── DATA SECTION
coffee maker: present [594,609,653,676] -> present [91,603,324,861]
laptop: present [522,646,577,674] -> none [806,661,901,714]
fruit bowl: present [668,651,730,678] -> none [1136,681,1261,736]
────
── DATA SECTION
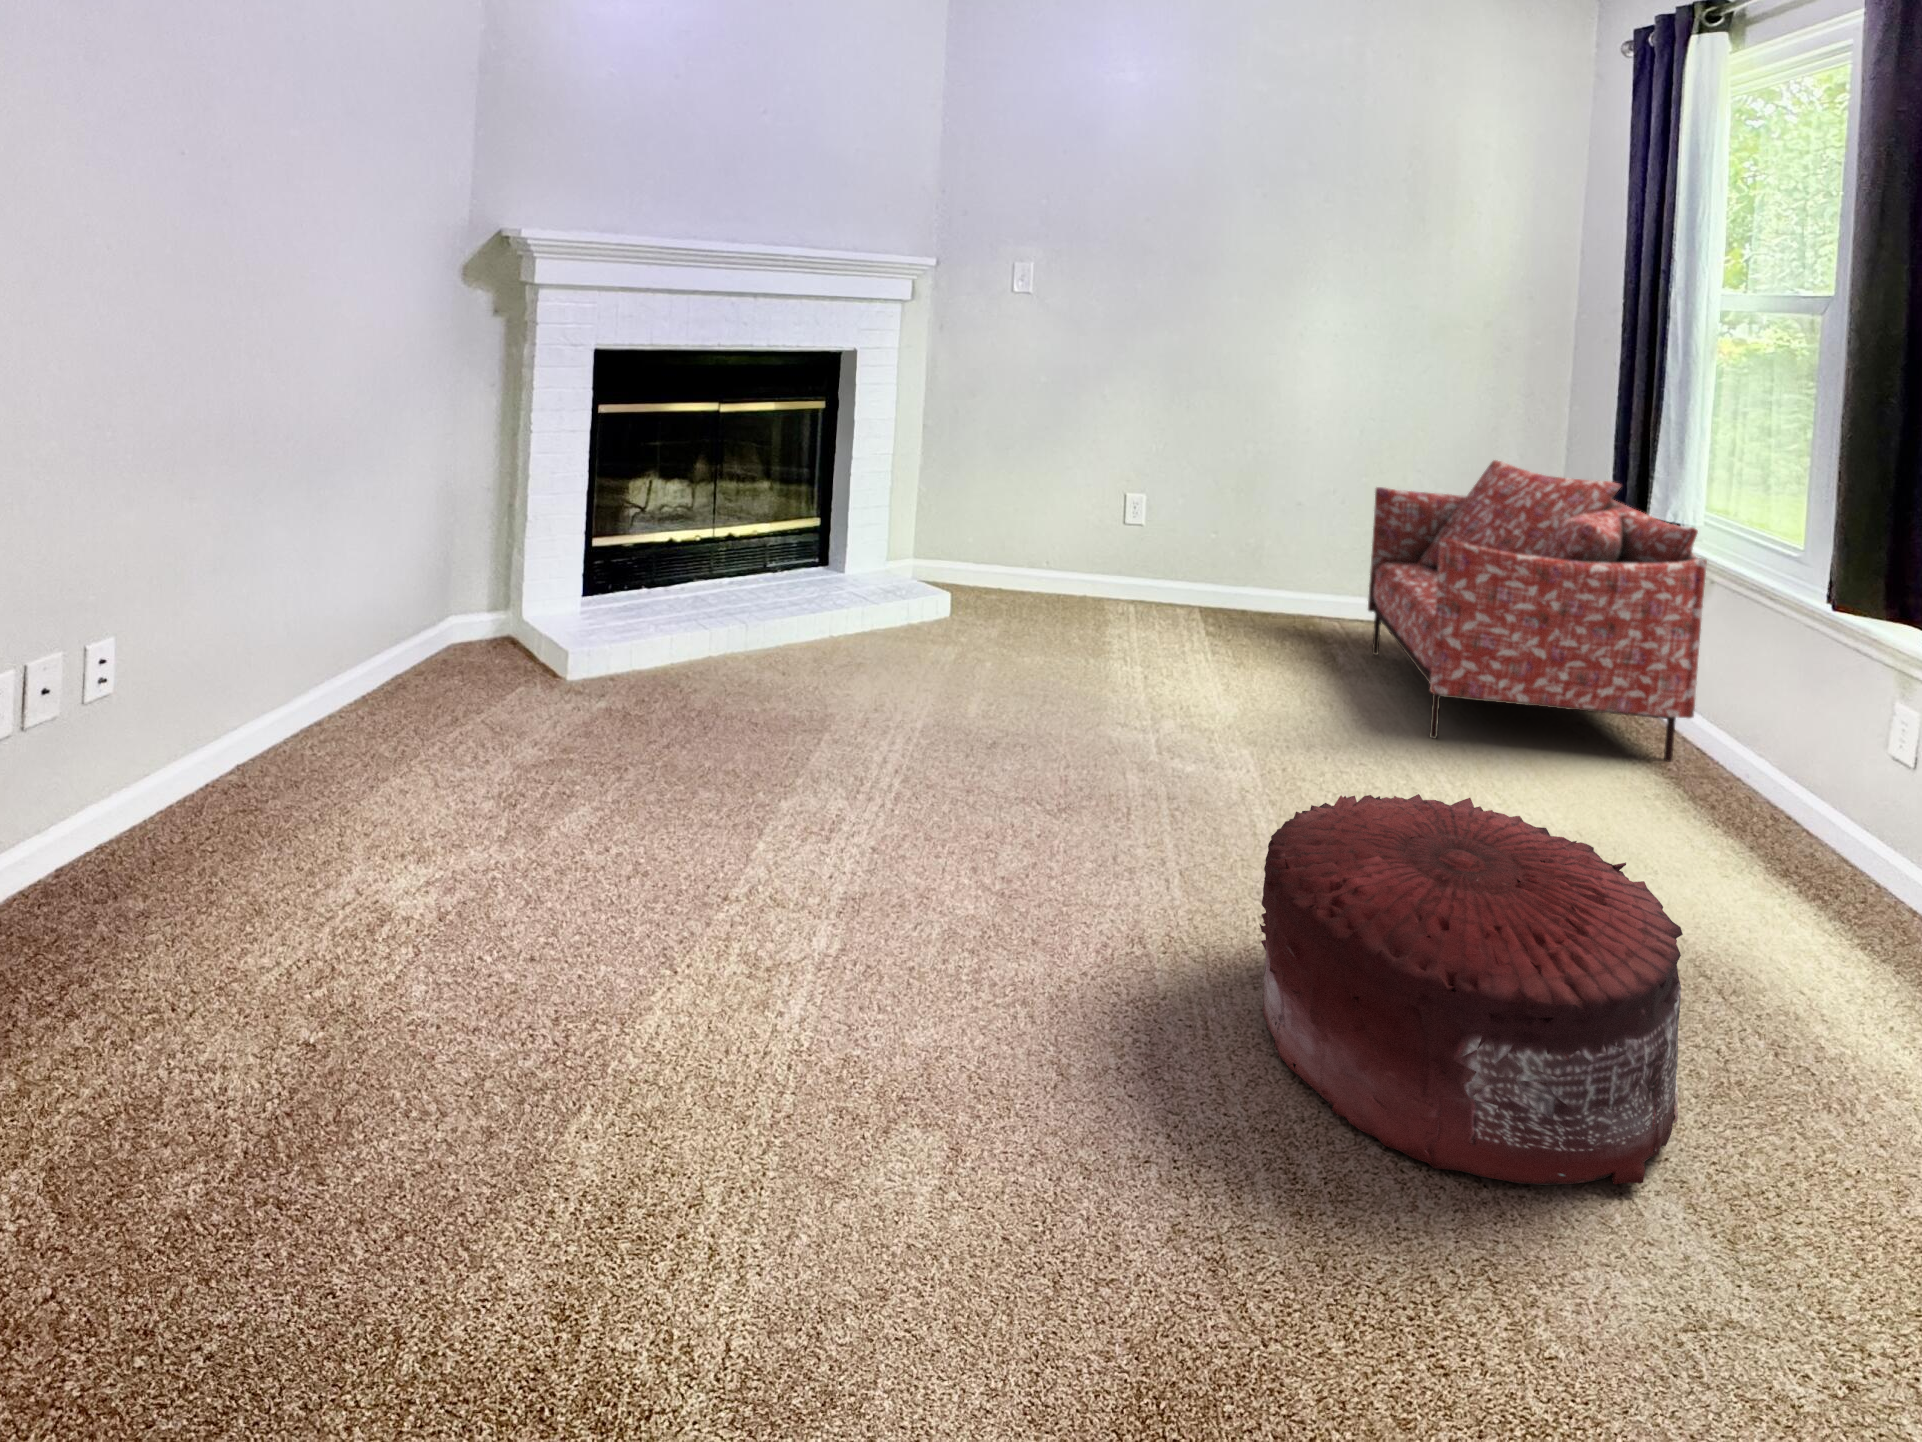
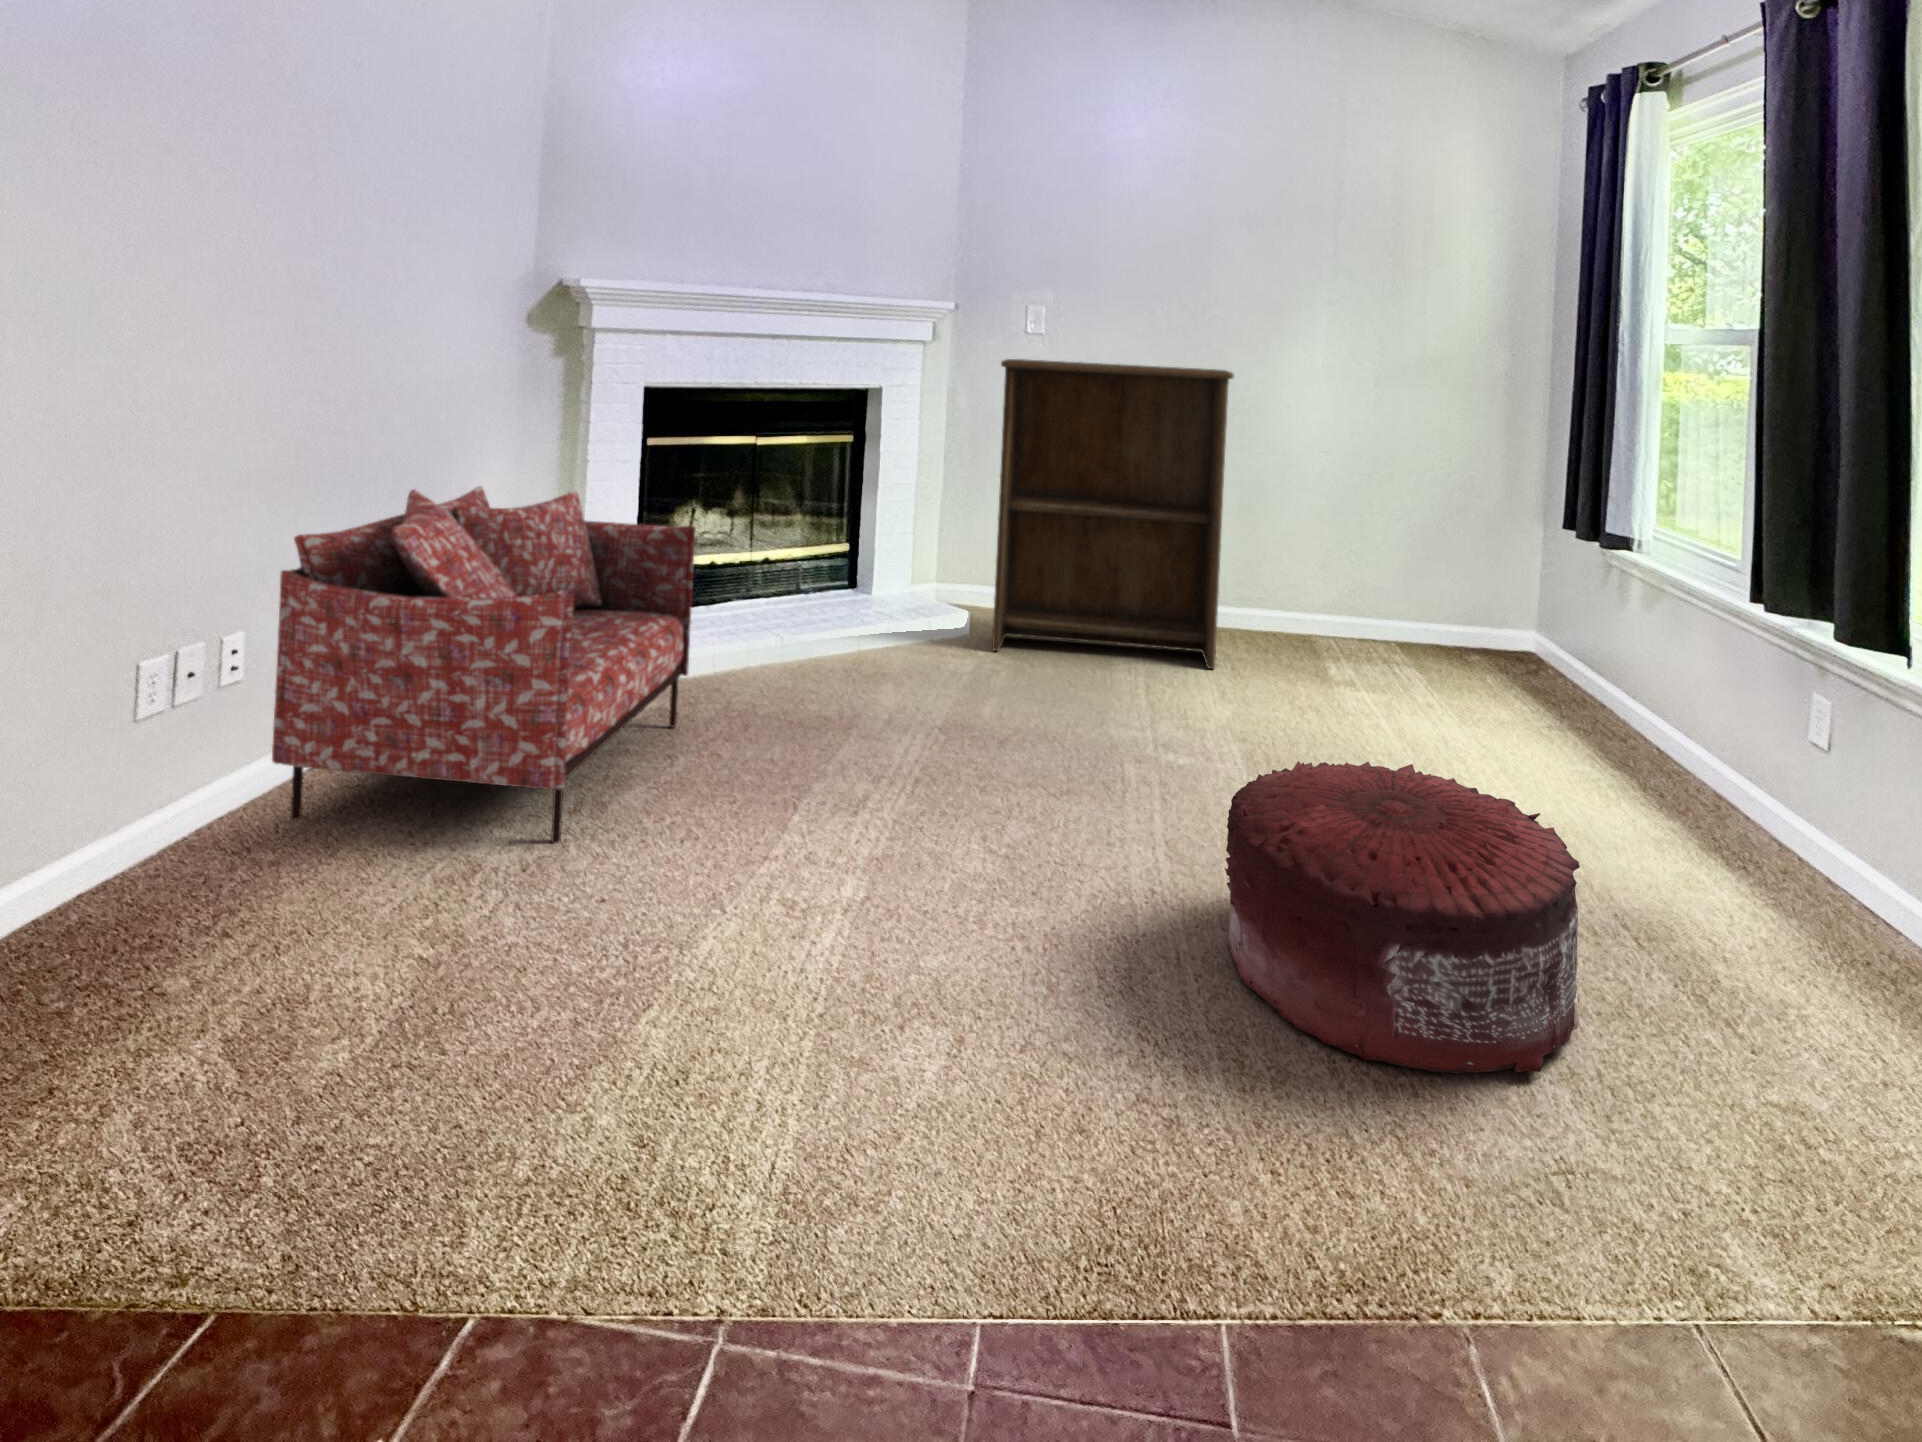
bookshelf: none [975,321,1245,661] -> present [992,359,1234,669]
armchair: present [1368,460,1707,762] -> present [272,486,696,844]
────
── DATA SECTION
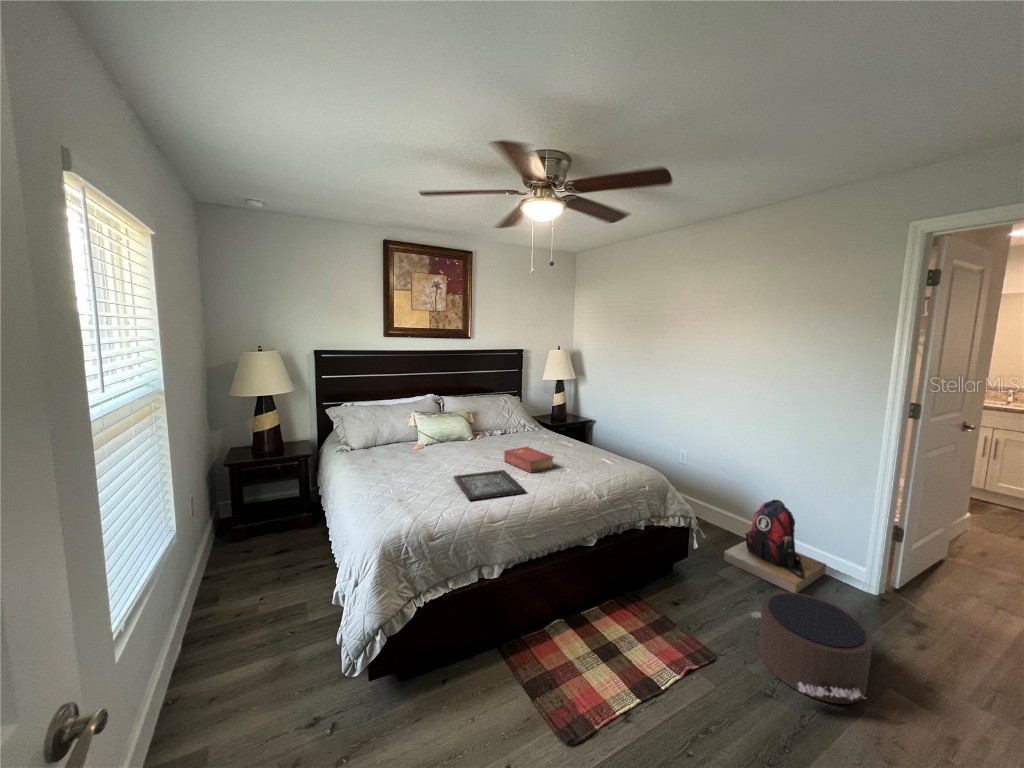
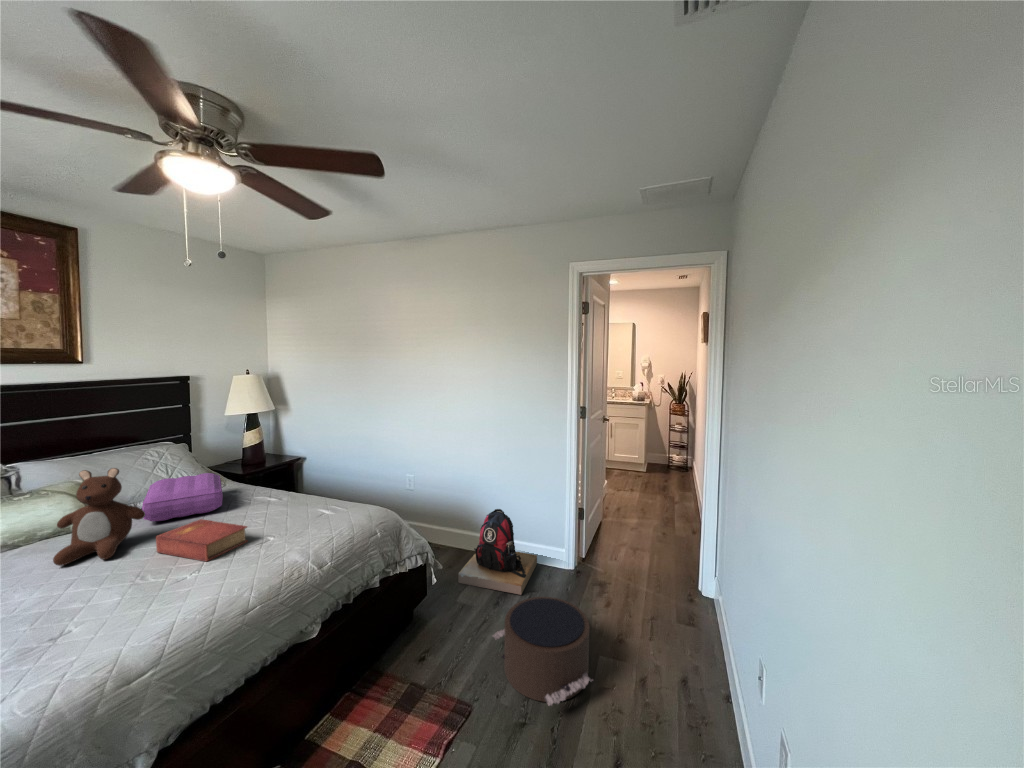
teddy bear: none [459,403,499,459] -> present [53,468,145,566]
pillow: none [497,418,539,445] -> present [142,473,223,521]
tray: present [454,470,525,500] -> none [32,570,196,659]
────
WHAT IS REQUIRED –
Display every line of the listing that contains the string "none".

ANSWER –
laptop: present [522,646,577,674] -> none [806,661,901,714]
fruit bowl: present [668,651,730,678] -> none [1136,681,1261,736]
bookshelf: none [975,321,1245,661] -> present [992,359,1234,669]
teddy bear: none [459,403,499,459] -> present [53,468,145,566]
pillow: none [497,418,539,445] -> present [142,473,223,521]
tray: present [454,470,525,500] -> none [32,570,196,659]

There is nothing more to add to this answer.